[Input for this task]:
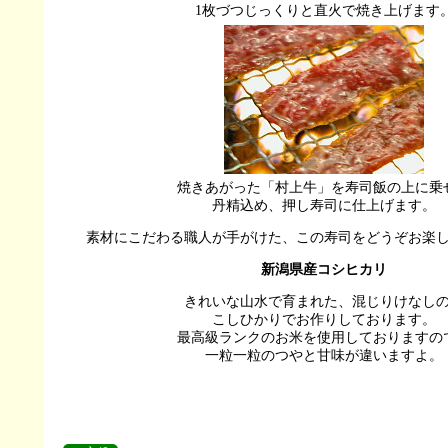
1枚づつじっくりと直火で焼き上げます
焼きあがった「村上牛」を寿司飯の上に乗
丹精込め、押し寿司に仕上げます。
素材にこだわる職人が手がけた、この寿司をどうぞお楽
新潟県産コシヒカリ
きれいな山水で育まれた、混じりけなし
こしひかりでお作りしております。
最高級ランクのお米を使用しておりますの
一粒一粒のつやと甘味が違いますよ。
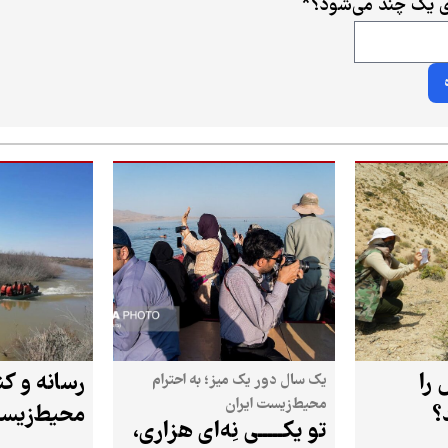
ی یک چند می‌شود؟
*
را
رسانه و کن
یک سال دور یک میز؛ به احترام
محیط‌زیست ایران
؟
محیط‌زیس
تو یکـــــی نِه‌ای هزاری،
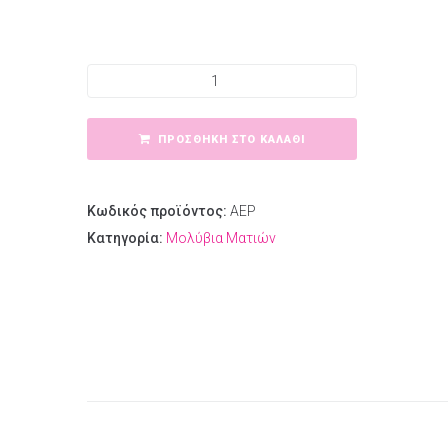
Amy's Eyeliner Pencil ποσότητα
ΠΡΟΣΘΉΚΗ ΣΤΟ ΚΑΛΆΘΙ
Κωδικός προϊόντος:
AEP
Κατηγορία:
Μολύβια Ματιών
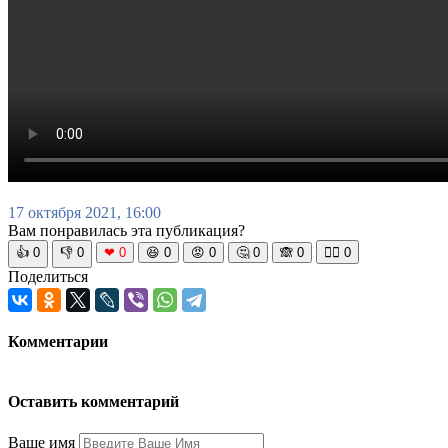
17 октября 2021, 16:00
Вам понравилась эта публикация?
👍
0
👎
0
❤
0
😆
0
😡
0
🤔
0
🙈
0
🧘‍♀️
0
Поделиться
Комментарии
Оставить комментарий
Ваше имя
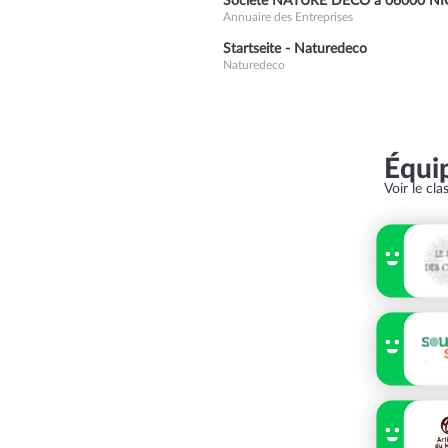
Société NATURE DECO à 06000 NI
Annuaire des Entreprises
Startseite - Naturedeco
Naturedeco
Équi
Voir le cl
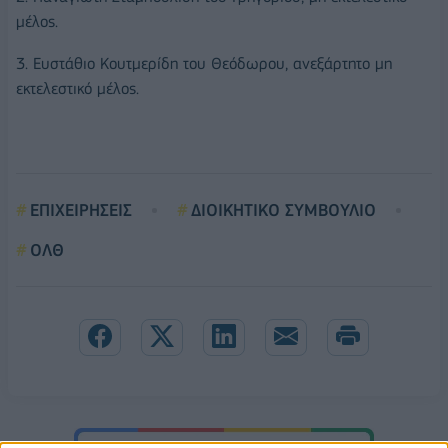
μέλος.
3. Ευστάθιο Κουτμερίδη του Θεόδωρου, ανεξάρτητο μη
εκτελεστικό μέλος.
ΕΠΙΧΕΙΡΗΣΕΙΣ
ΔΙΟΙΚΗΤΙΚΟ ΣΥΜΒΟΥΛΙΟ
ΟΛΘ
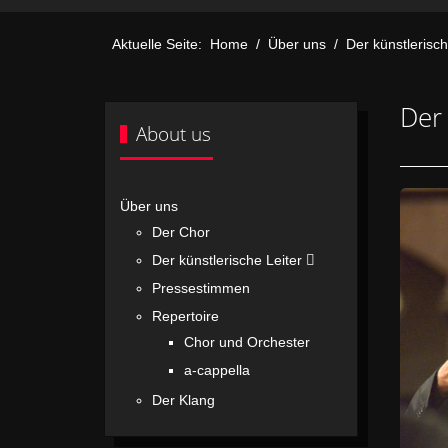
Aktuelle Seite:
Home
Über uns
Der künstlerisch
Der 
About us
Über uns
Der Chor
Der künstlerische Leiter
Pressestimmen
Repertoire
Chor und Orchester
a-cappella
Der Klang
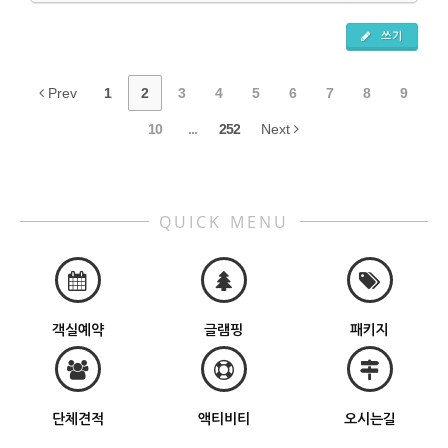
쓰기
Prev
1
2
3
4
5
6
7
8
9
10
...
252
Next
QUICK MENU
객실예약
글램핑
패키지
단체견적
액티비티
오시는길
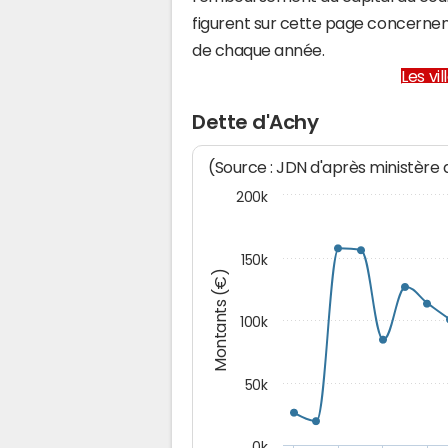
figurent sur cette page concernent
de chaque année.
Les vi
Dette d'Achy
(Source : JDN d'après ministère
200k
150k
Montants (€)
100k
50k
0k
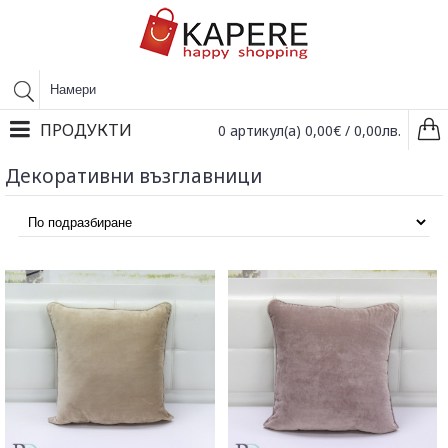
ПРОДУКТИ
0 артикул(а) 0,00€ / 0,00лв.
Декоративни възглавници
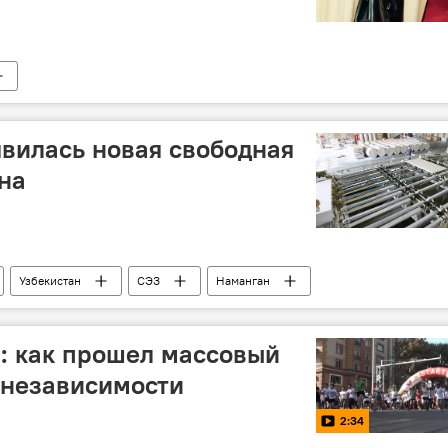
явилась новая свободная
на
Узбекистан
СЭЗ
Наманган
: как прошел массовый
я независимости
2:34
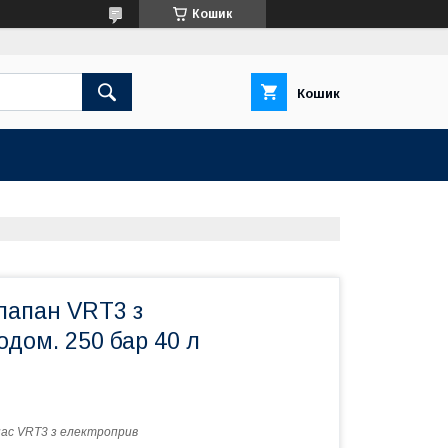
Кошик
Кошик
лапан VRT3 з
дом. 250 бар 40 л
ас VRT3 з електроприв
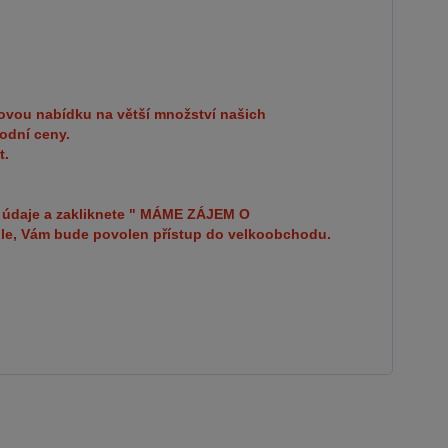
 povrch je hladký, snadno se čistí a je odolný vůči
řebení. Máte zájem o velkoobchodní
ci? Nebo chcete získat zajímavou cenovou nabídku
 množství našich produktů? Obchodníkům a firmám,
ovou nabídku na větší množství našich
 možnost nákupu na velkoobchodní ceny. Zašlete
odní ceny.
t.
u na ondera@seznam.cz, velice rádi se Vám budeme
- v
ště ), vyplníte osobní údaje a zakliknete " MÁME
bní údaje a zakliknete " MÁME ZÁJEM O
le, Vám bude povolen přístup do velkoobchodu.
 VELKOOBCHODNÍ SPOLUPRÁCI " a zadáte
ní údaje. Po jejich kontrole, Vám bude povolen
přístup do velkoobchodu.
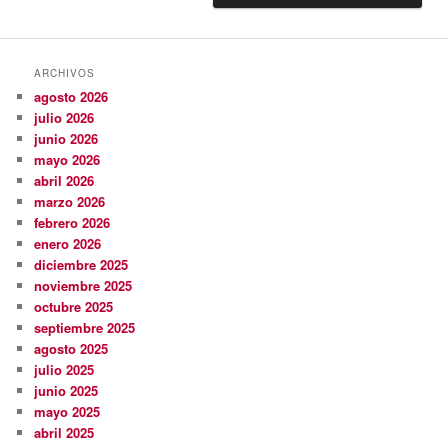
ARCHIVOS
agosto 2026
julio 2026
junio 2026
mayo 2026
abril 2026
marzo 2026
febrero 2026
enero 2026
diciembre 2025
noviembre 2025
octubre 2025
septiembre 2025
agosto 2025
julio 2025
junio 2025
mayo 2025
abril 2025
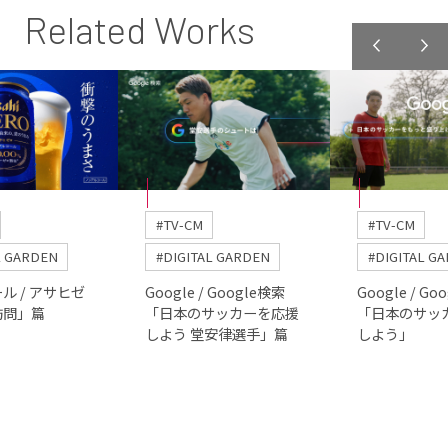
Related Works
#TV-CM
#TV-CM
L GARDEN
#DIGITAL GARDEN
#DIGITAL G
ル / アサヒゼ
Google / Google検索
Google / Go
訪問」篇
「日本のサッカーを応援
「日本のサッ
しよう 堂安律選手」篇
しよう」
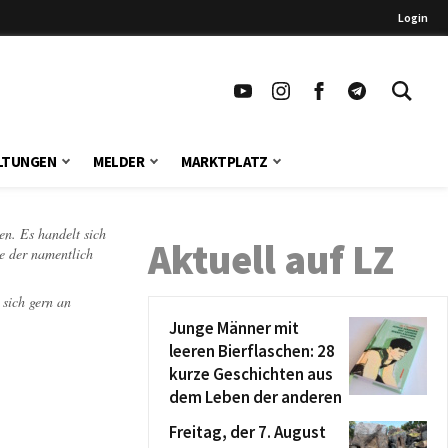
Login
LTUNGEN
MELDER
MARKTPLATZ
en. Es handelt sich
Aktuell auf LZ
te der namentlich
 sich gern an
Junge Männer mit
leeren Bierflaschen: 28
kurze Geschichten aus
dem Leben der anderen
Freitag, der 7. August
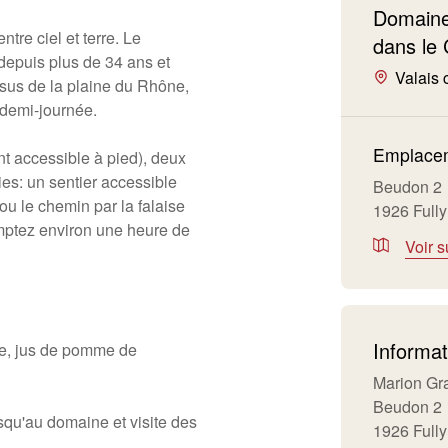
Domaine
re ciel et terre. Le
dans le 
epuis plus de 34 ans et
Valais c
ssus de la plaine du Rhône,
 demi-journée.
Emplacem
t accessible à pied), deux
ies: un sentier accessible
Beudon 2
 ou le chemin par la falaise
1926 Fully
mptez environ une heure de
Voir s
Informat
ue, jus de pomme de
Marion Gr
Beudon 2
u'au domaine et visite des
1926 Fully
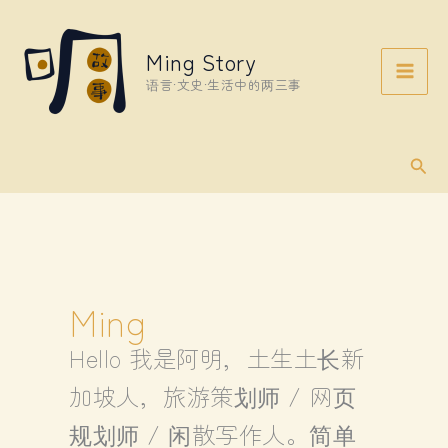
Skip
to
Ming Story
content
语言·文史·生活中的两三事
Sear
Ming
Hello 我是阿明，土生土长新
加坡人，旅游策划师 / 网页
规划师 / 闲散写作人。简单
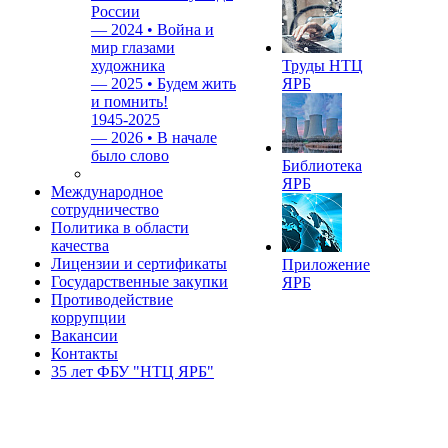
России
—
2024 • Война и
мир глазами
художника
Труды НТЦ
—
2025 • Будем жить
ЯРБ
и помнить!
1945-2025
—
2026 • В начале
было слово
Библиотека
ЯРБ
Международное
сотрудничество
Политика в области
качества
Лицензии и сертификаты
Приложение
Государственные закупки
ЯРБ
Противодействие
коррупции
Вакансии
Контакты
35 лет ФБУ "НТЦ ЯРБ"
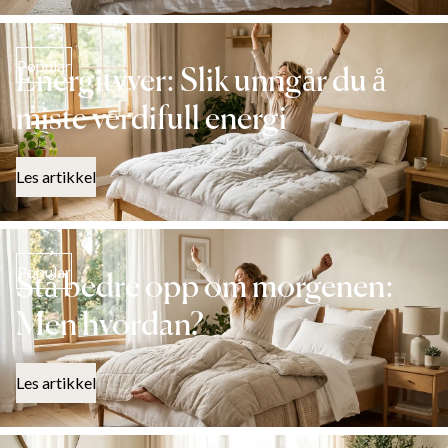
Popular
Energityver: Slik unngår du å
miste verdifull energi
Les artikkel
Popular
Stå bedre opp om morgenen:
Men hvordan?
Les artikkel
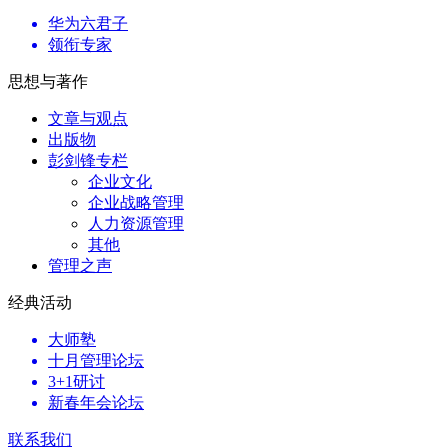
华为六君子
领衔专家
思想与著作
文章与观点
出版物
彭剑锋专栏
企业文化
企业战略管理
人力资源管理
其他
管理之声
经典活动
大师塾
十月管理论坛
3+1研讨
新春年会论坛
联系我们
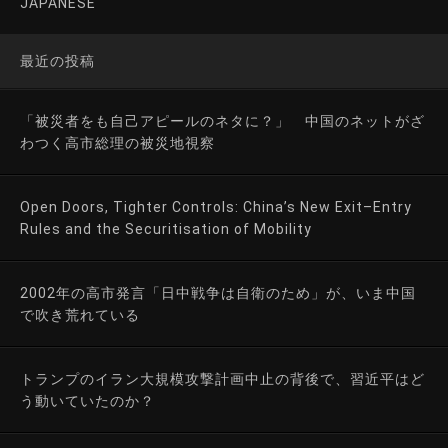
JAPANESE
最近の投稿
「被災者をも自己アピールのネタに？」 中国のネットがざ
わつく高市総理の被災地視察
Open Doors, Tighter Controls: China’s New Exit–Entry
Rules and the Securitisation of Mobility
2002年の高市発言「日中戦争は自衛のため」が、いま中国
で吹き荒れている
トランプのイラン大規模攻撃計画中止の背後で、習近平はど
う動いていたのか？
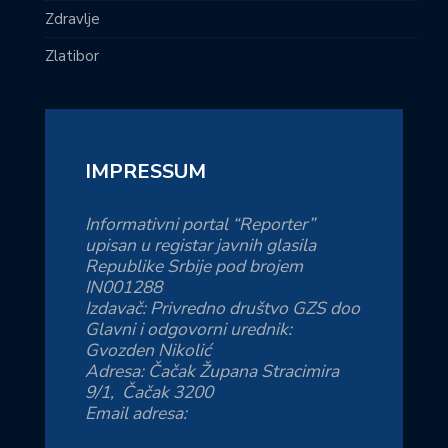
Zdravlje
Zlatibor
IMPRESSUM
Informativni portal “Reporter”
upisan u registar javnih glasila
Republike Srbije pod brojem
IN001288
Izdavač: Privredno društvo GZS doo
Glavni i odgovorni urednik:
Gvozden Nikolić
Adresa: Čačak Župana Stracimira
9/1, Čačak 3200
Email adresa:
reporter.zs@yahoo.com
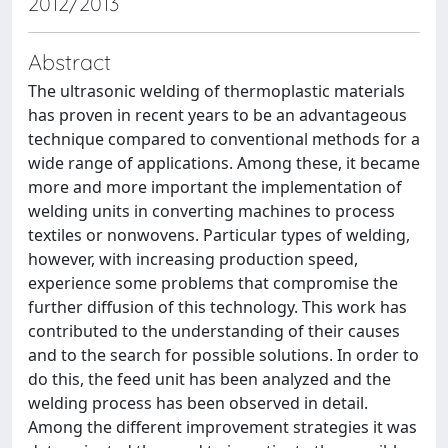
2012/2013
Abstract
The ultrasonic welding of thermoplastic materials
has proven in recent years to be an advantageous
technique compared to conventional methods for a
wide range of applications. Among these, it became
more and more important the implementation of
welding units in converting machines to process
textiles or nonwovens. Particular types of welding,
however, with increasing production speed,
experience some problems that compromise the
further diffusion of this technology. This work has
contributed to the understanding of their causes
and to the search for possible solutions. In order to
do this, the feed unit has been analyzed and the
welding process has been observed in detail.
Among the different improvement strategies it was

[Task details]: Copy only this from above: the line containing "dem Leben der anderen", the line containing "сотрудничество", and all lines between, printed exactly. Leave out the pictures.

[Response below]:
dem Leben der anderen
Freitag, der 7. August
Domaine
re ciel et terre. Le
dans le 
epuis plus de 34 ans et
Valais c
ssus de la plaine du Rhône,
 demi-journée.
Emplacem
t accessible à pied), deux
ies: un sentier accessible
Beudon 2
 ou le chemin par la falaise
1926 Fully
mptez environ une heure de
Voir s
Informat
ue, jus de pomme de
Marion Gr
Beudon 2
u'au domaine et visite des
1926 Fully
Skip
to
Ming Story
content
语言·文史·生活中的两三事
Sear
Ming
Hello 我是阿明，土生土长新
加坡人，旅游策划师 / 网页
规划师 / 闲散写作人。简单
России
—
2024 • Война и
мир глазами
художника
Труды НТЦ
—
2025 • Будем жить
ЯРБ
и помнить!
1945-2025
—
2026 • В начале
было слово
Библиотека
ЯРБ
Международное
сотрудничество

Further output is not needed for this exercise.